▸ **Task item**
Print, exactly and with no pictures, the line containing "Итоговая сумма баллов, 1: 23 -> none" and each line after it to the end of the entries below.

▸ **Data**
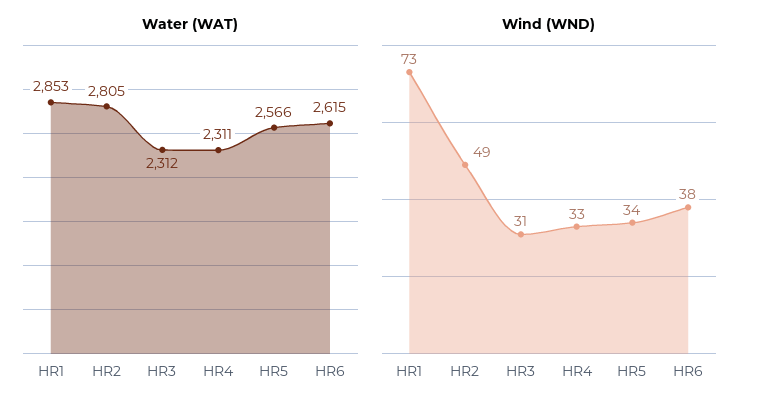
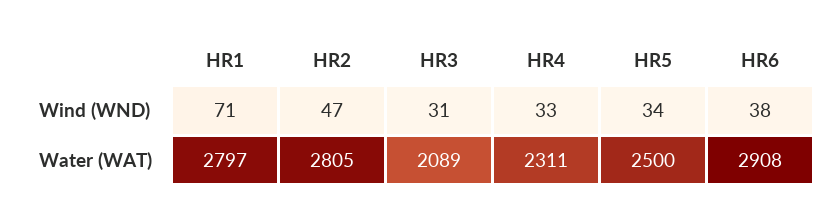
Water (WAT), HR1: 2853 -> 2797
Water (WAT), HR3: 2312 -> 2089
Water (WAT), HR5: 2566 -> 2500
Water (WAT), HR6: 2615 -> 2908
Wind (WND), HR1: 73 -> 71
Wind (WND), HR2: 49 -> 47

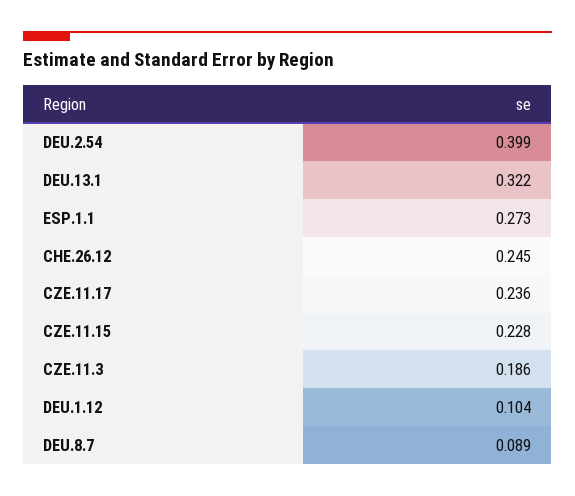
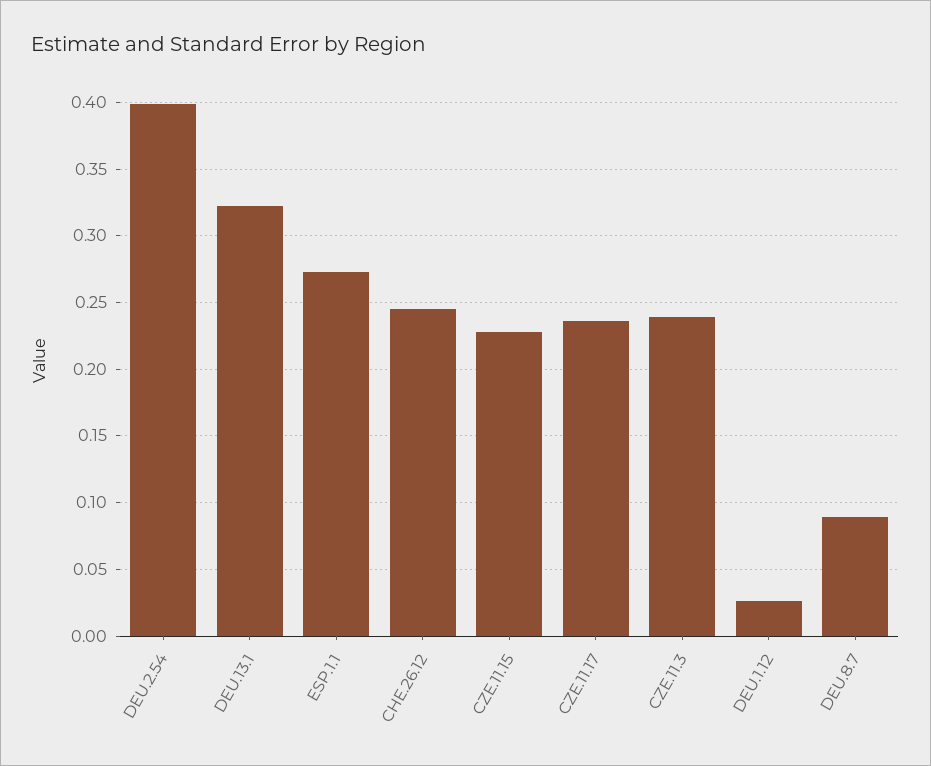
CZE.11.3: 0.186 -> 0.24
DEU.1.12: 0.104 -> 0.025

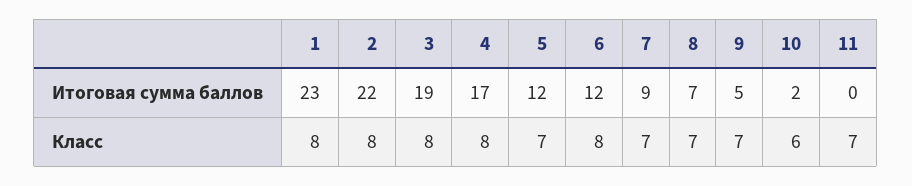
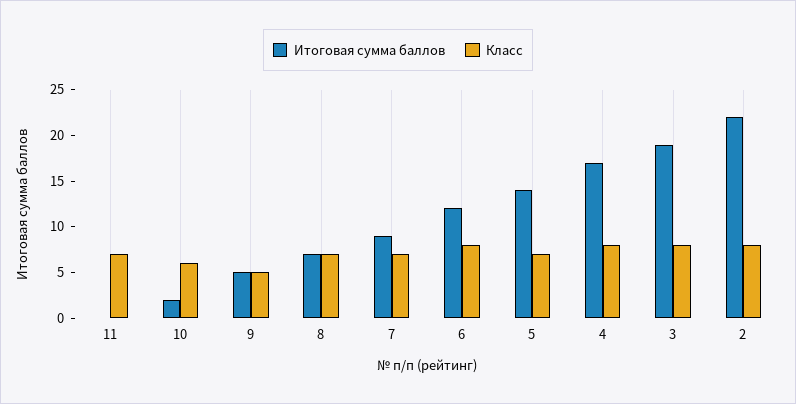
Итоговая сумма баллов, 1: 23 -> none
Итоговая сумма баллов, 5: 12 -> 14
Класс, 1: 8 -> none
Класс, 9: 7 -> 5

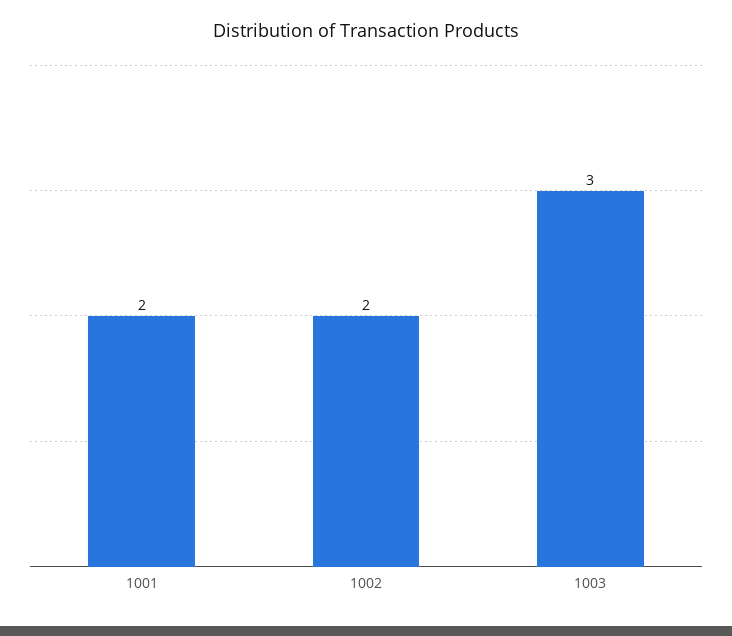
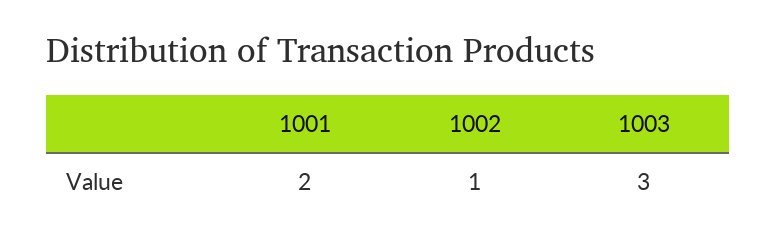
1002: 2 -> 1

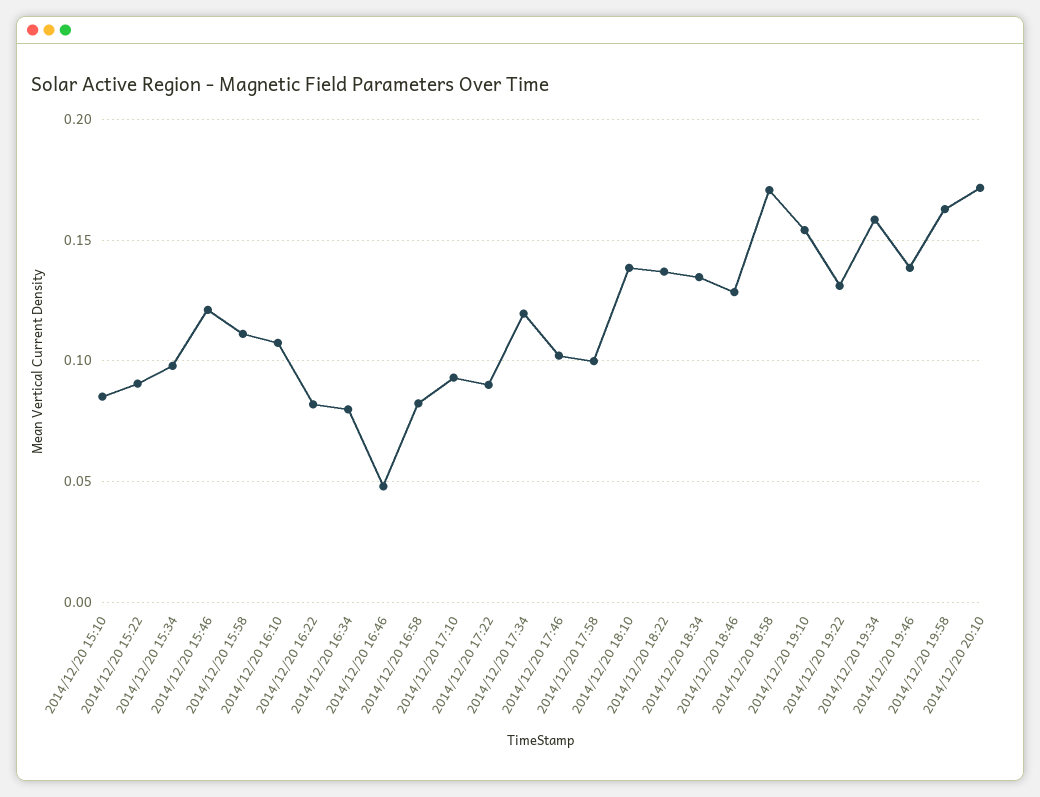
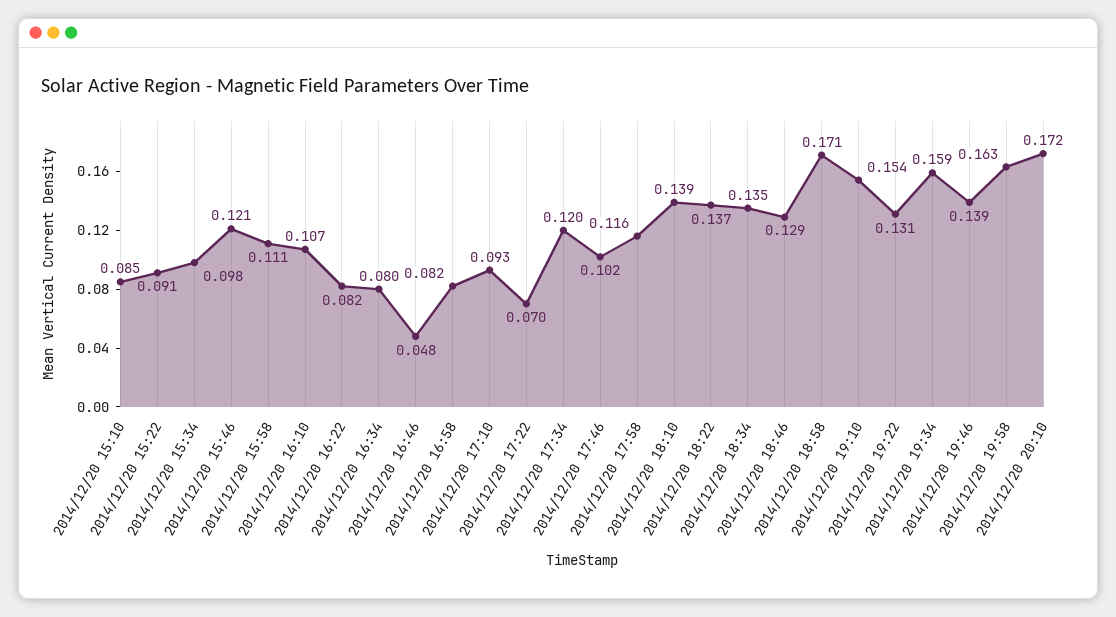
2014/12/20 17:22: 0.09 -> 0.07
2014/12/20 17:58: 0.1 -> 0.116

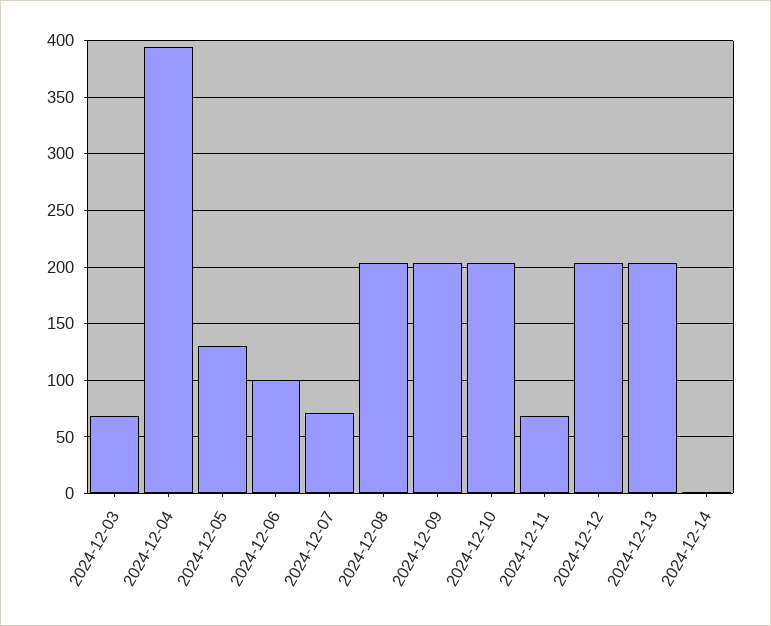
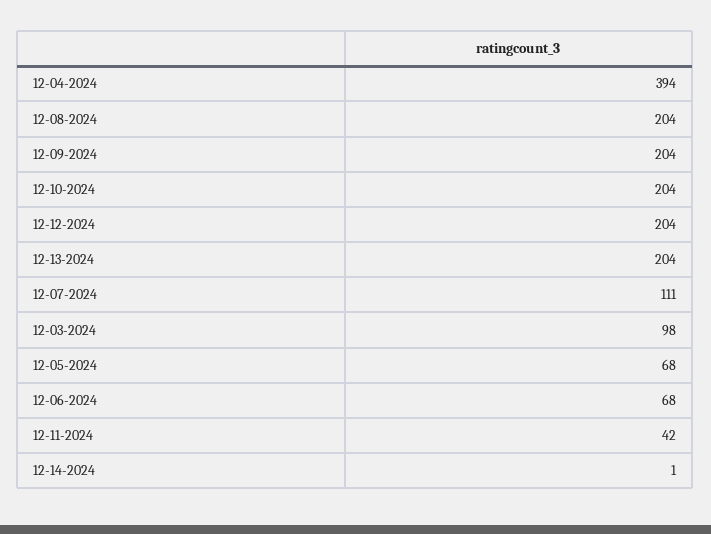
2024-12-03: 70 -> 98
2024-12-05: 130 -> 68
2024-12-06: 100 -> 68
2024-12-07: 70 -> 111
2024-12-11: 70 -> 42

▸ **Response to this task**
Итоговая сумма баллов, 1: 23 -> none
Итоговая сумма баллов, 5: 12 -> 14
Класс, 1: 8 -> none
Класс, 9: 7 -> 5

1002: 2 -> 1

2014/12/20 17:22: 0.09 -> 0.07
2014/12/20 17:58: 0.1 -> 0.116

2024-12-03: 70 -> 98
2024-12-05: 130 -> 68
2024-12-06: 100 -> 68
2024-12-07: 70 -> 111
2024-12-11: 70 -> 42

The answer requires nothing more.